### [Task details]
An exact transcription of the lines from the one holding "text: 2 -> 10" to the end of the entries below, and nothing more, is the required answer. Please omit the pictures.

Start of Information supplied

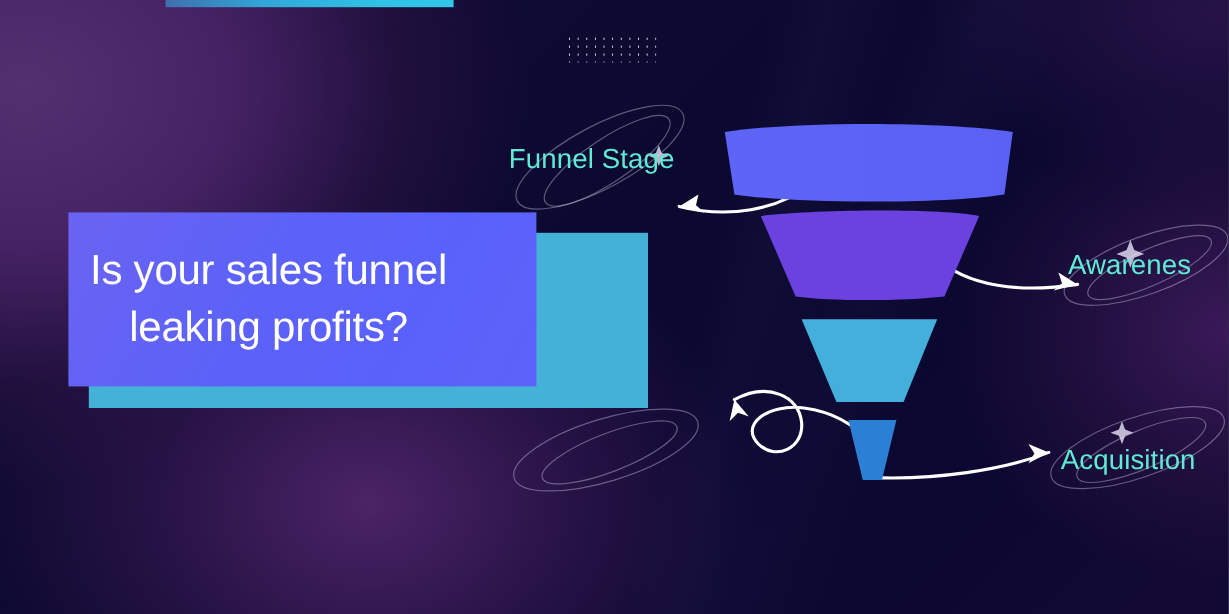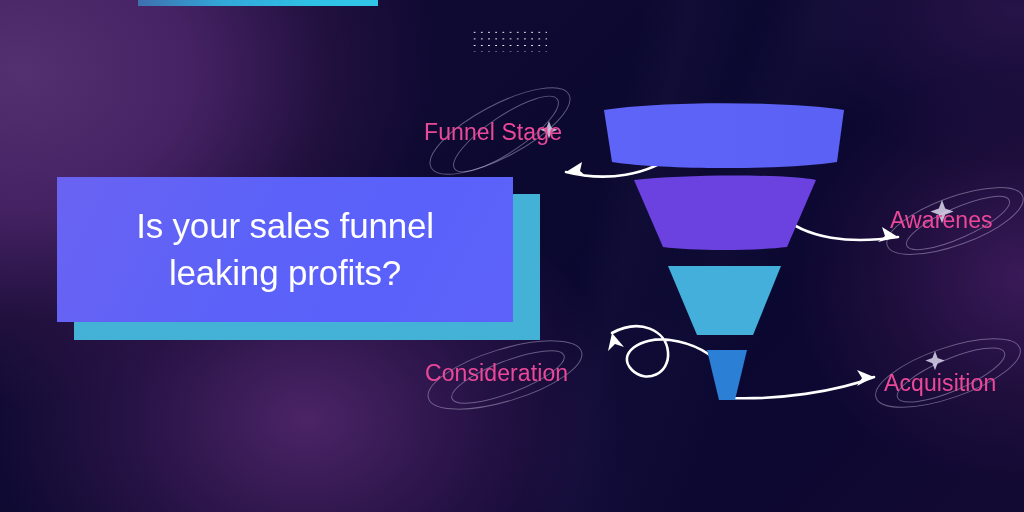"Funnel Stage" .lbl { color: #ec4899 -> #5eead4 }
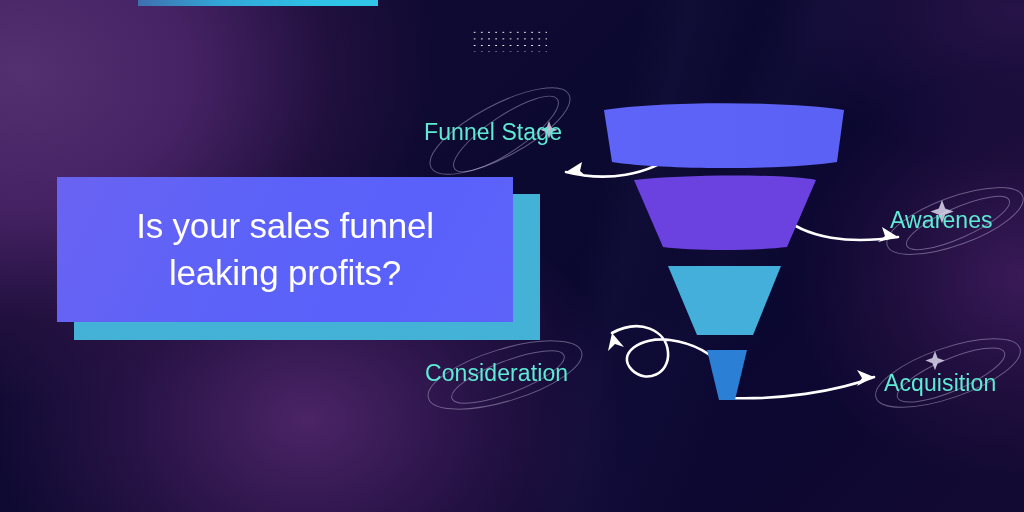"Is your sales funnel" .card-main { justify-content: center -> flex-start; width: 456px -> 390px }
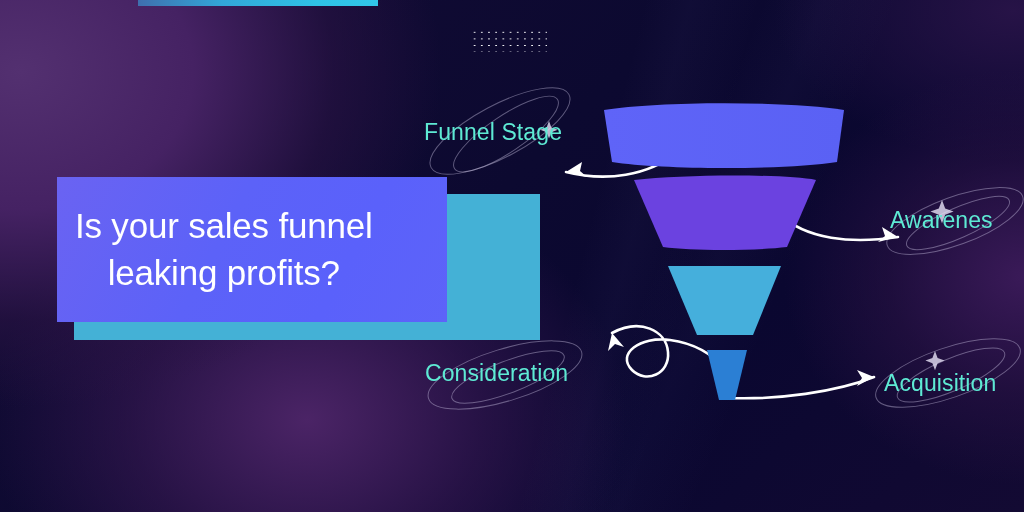"Consideration" div.lbl { html: <div>Consideration</div> -> none }
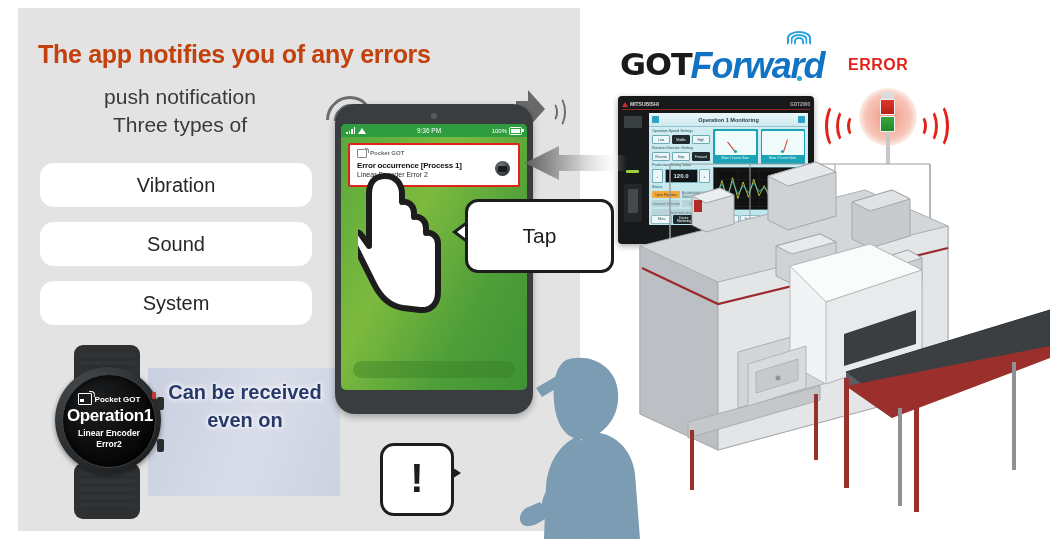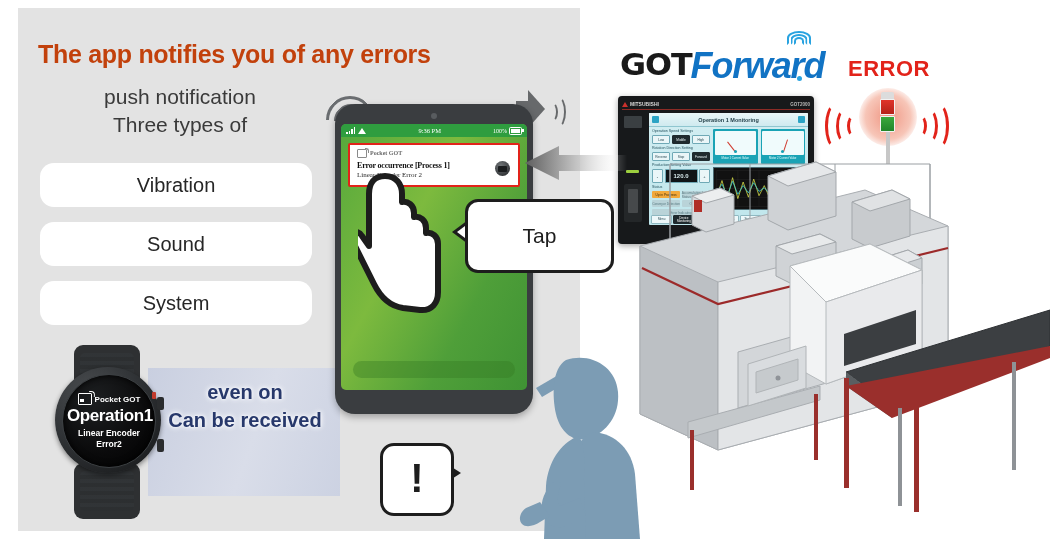"ERROR" #error-word { font-size: 22px -> 16px }
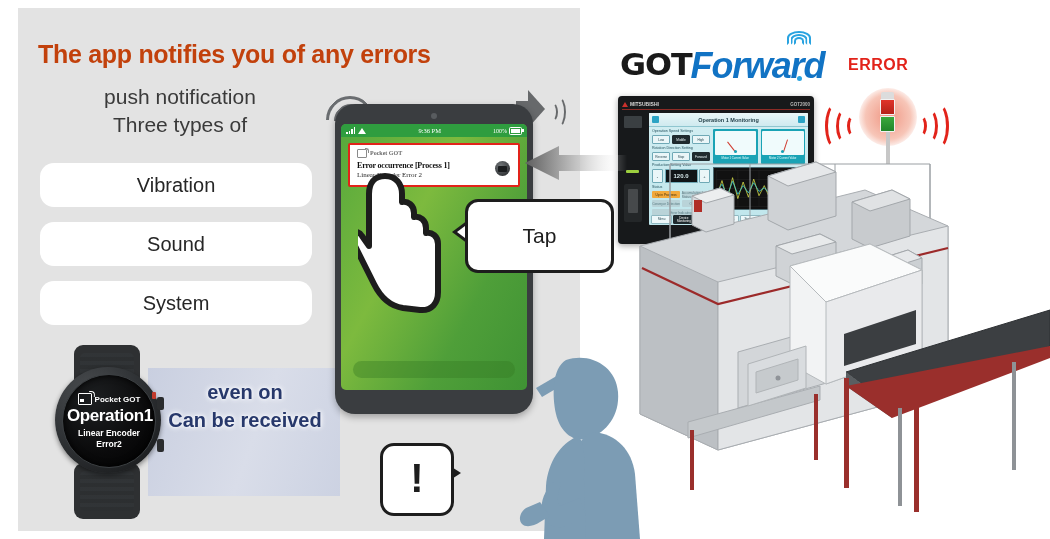"Error occurrence [Process 1]" #phone { font-family: Liberation Serif, serif -> none }
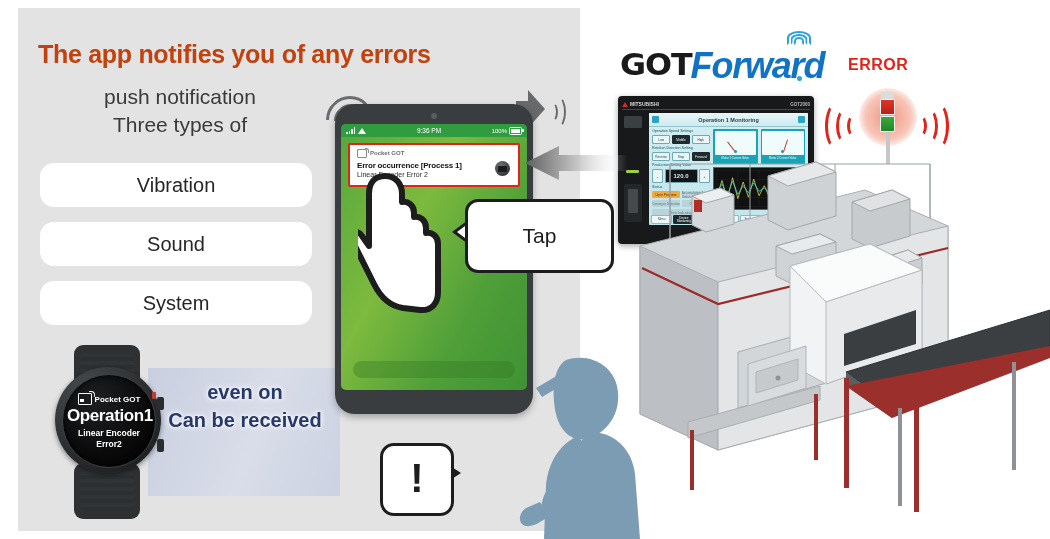"even on" div { order: before "Can be received" -> after "Can be received" }
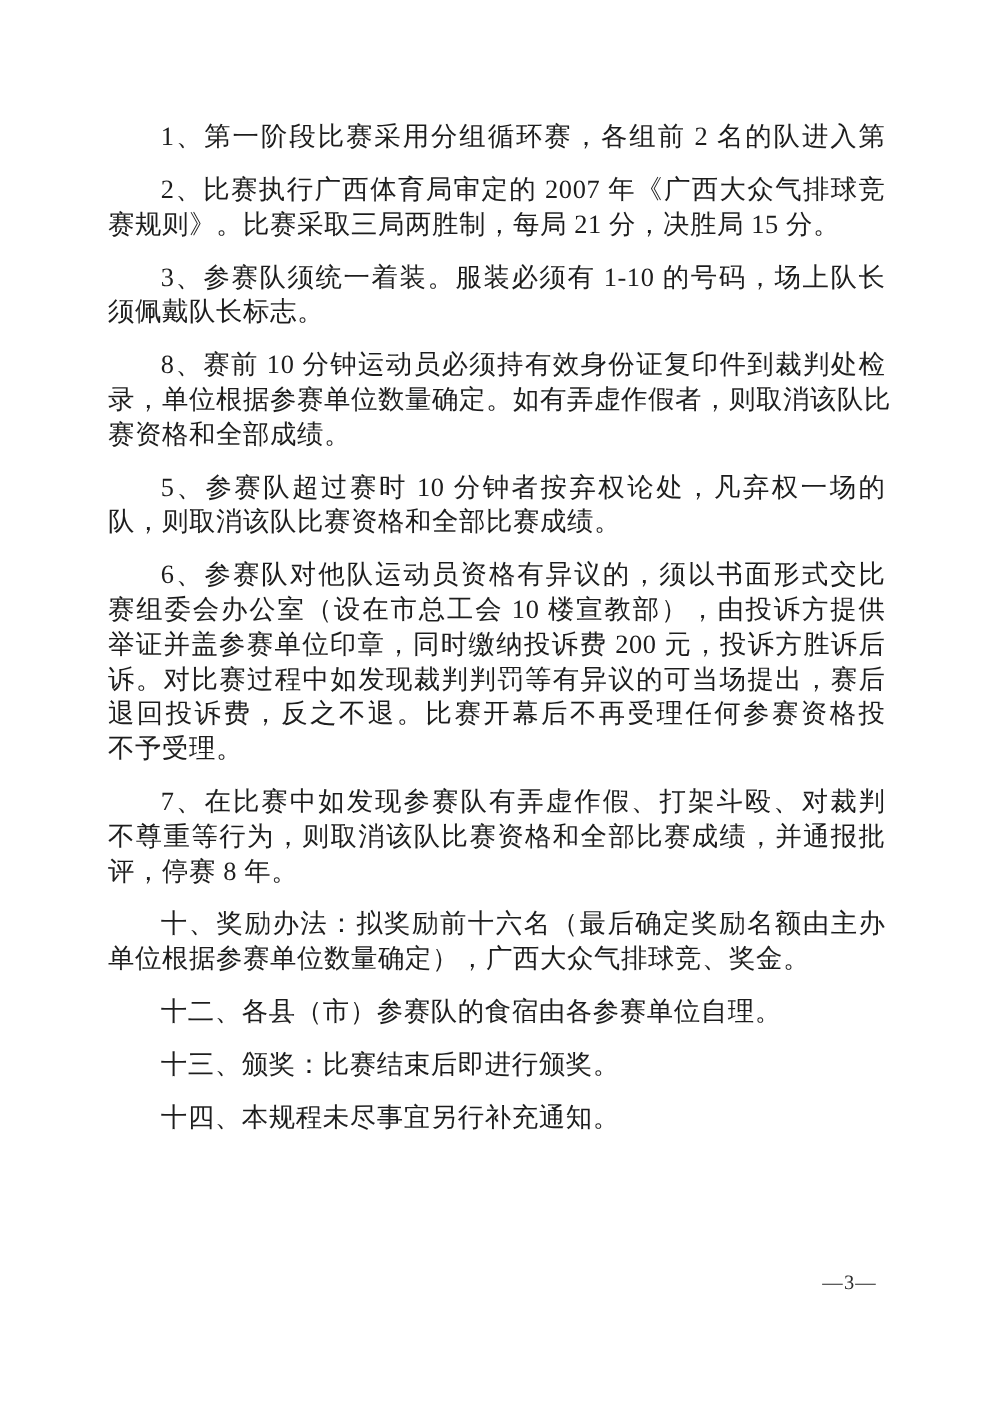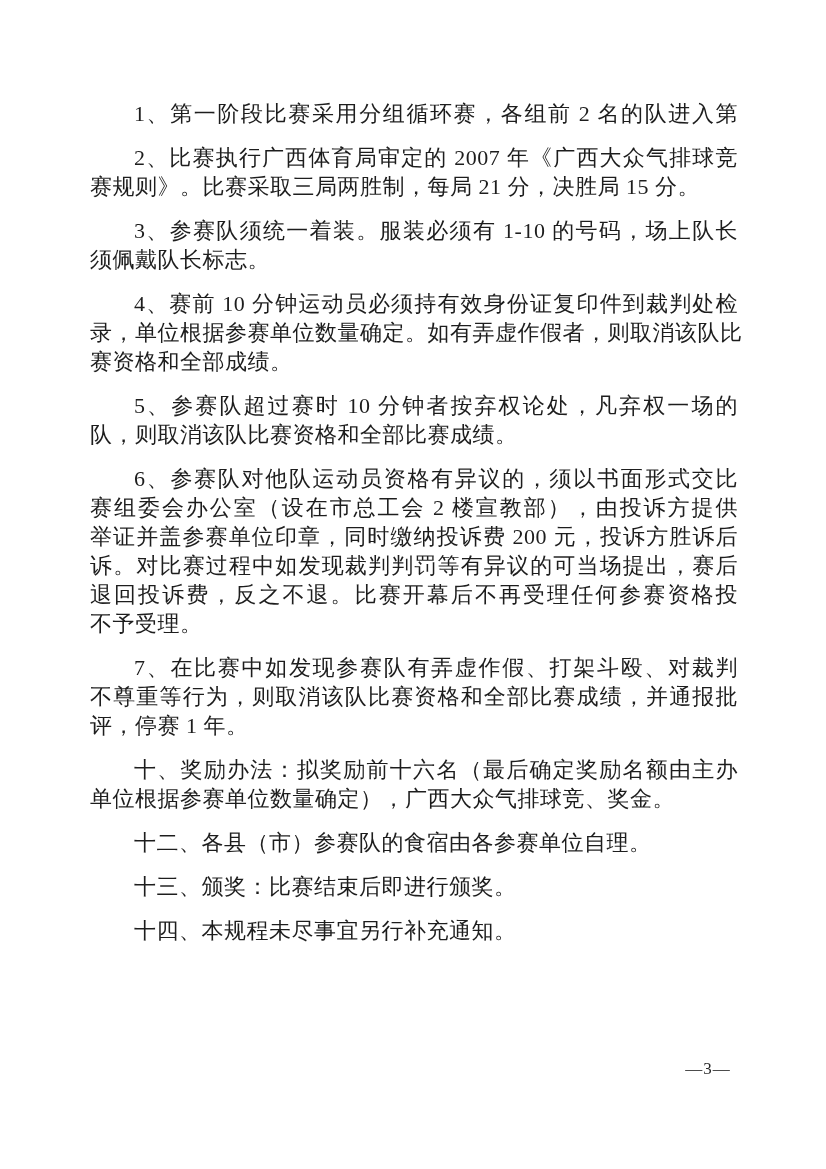"4、赛前 10 分钟运动员必须持有效身份证复印件到裁判处检" div.line { text: 4 -> 8 }
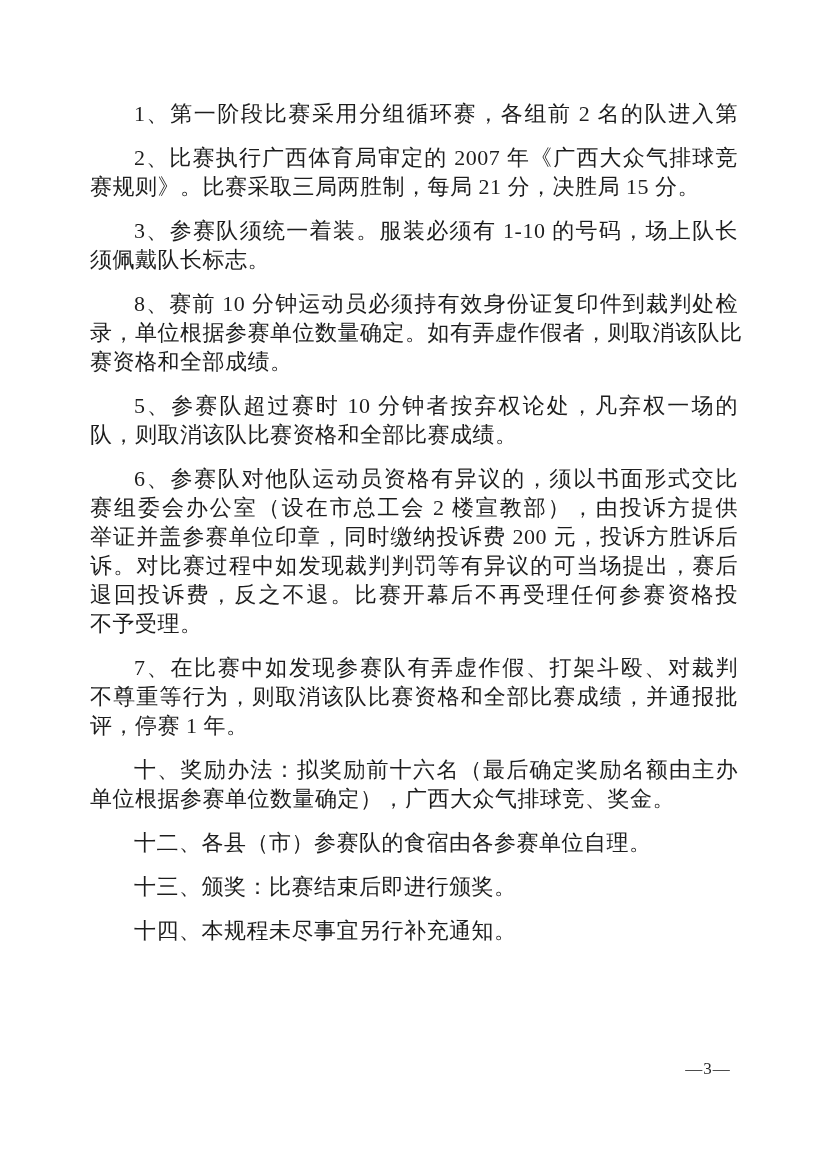"赛组委会办公室（设在市总工会 2 楼宣教部），由投诉方提供" div.line { text: 2 -> 10 }
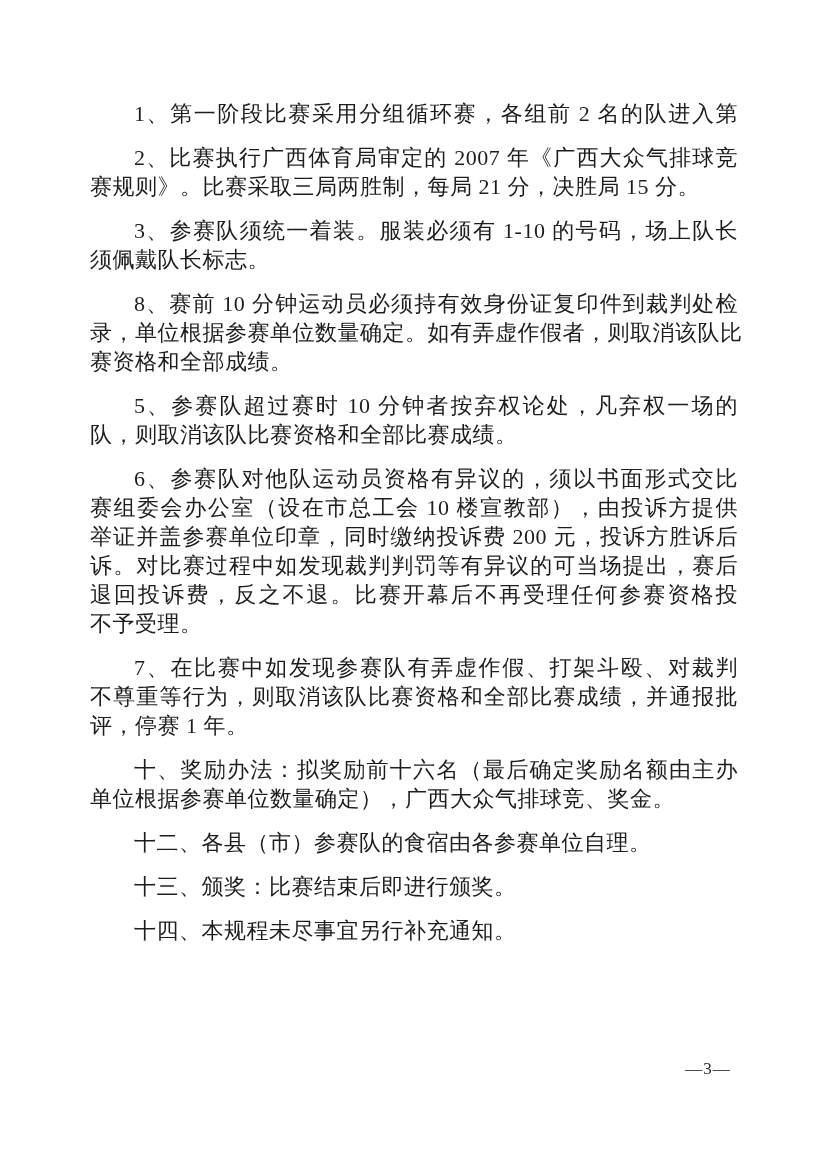"评，停赛 1 年。" div.line { text: 1 -> 8 }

End of Information supplied

### [Output for this exercise]
"赛组委会办公室（设在市总工会 2 楼宣教部），由投诉方提供" div.line { text: 2 -> 10 }
"评，停赛 1 年。" div.line { text: 1 -> 8 }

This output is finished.